"Only once in a way," said the mother, half ashamed of herself for thus indulging the boy—as, giving his shoulder a fond shake, she called him "a foolish fellow."
Then we all dispersed; Guy and Walter to ride to the manor-house, Edwin vanishing with his sister, to whom he was giving daily Latin lessons in the school-room.
John asked me to take a walk on the hill with him.
"Go, Phineas," whispered his wife—"it will do him good. And don't let him talk too much of old times. This is a hard week for him."
The mother's eyes were mournful, for Guy and "the child" had been born within a year and three days of each other; but she never hinted—it never would have struck her to hint—"this is a hard week for ME."

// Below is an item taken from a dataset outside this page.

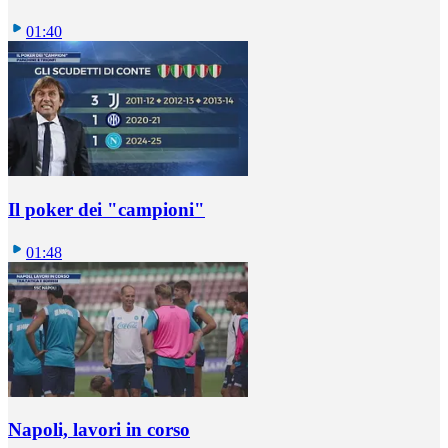
01:40
Il poker dei "campioni"
01:48
Napoli, lavori in corso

That grief—the one great grief of their life, had come to her more wholesomely than to her husband: either because men, the very best of men, can only suffer, while women can endure; or because in the mysterious ordinance of nature Maud's baby lips had sucked away the bitterness of the pang from the bereaved mother, while her loss was yet new. It had never been left to rankle in that warm heart, which had room for every living child, while it cherished, in tenderness above all sorrow, the child that was no more.
John and I, in our walk, stood a moment by the low churchyard wall, and looked over at that plain white stone, where was inscribed her name, "Muriel Joy Halifax,"—a line out of that New Testament miracle-story she delighted in, "WHEREAS I WAS BLIND, NOW I SEE,"—and the date when SHE SAW. Nothing more: it was not needed.
"December 5, 1813," said the father, reading the date. "She would have been quite a woman now. How strange! My little Muriel!"
And he walked thoughtfully along, almost in the same footprints where he had been used to carry his darling up the hillside to the brow of Enderley Flat. He seemed in fancy to bear her in his arms still—this little one, whom, as I have before said, Heaven in its compensating mercy, year by year, through all changes, had made the one treasure that none could take away—the one child left to be a child for ever.
I think, as we rested in the self-same place, the sunshiny nook where we used to sit with her for hours together, the father's heart took this consolation so closely and surely into itself that memory altogether ceased to be pain. He began talking about the other children—especially Maud—and then of Miss Silver, her governess.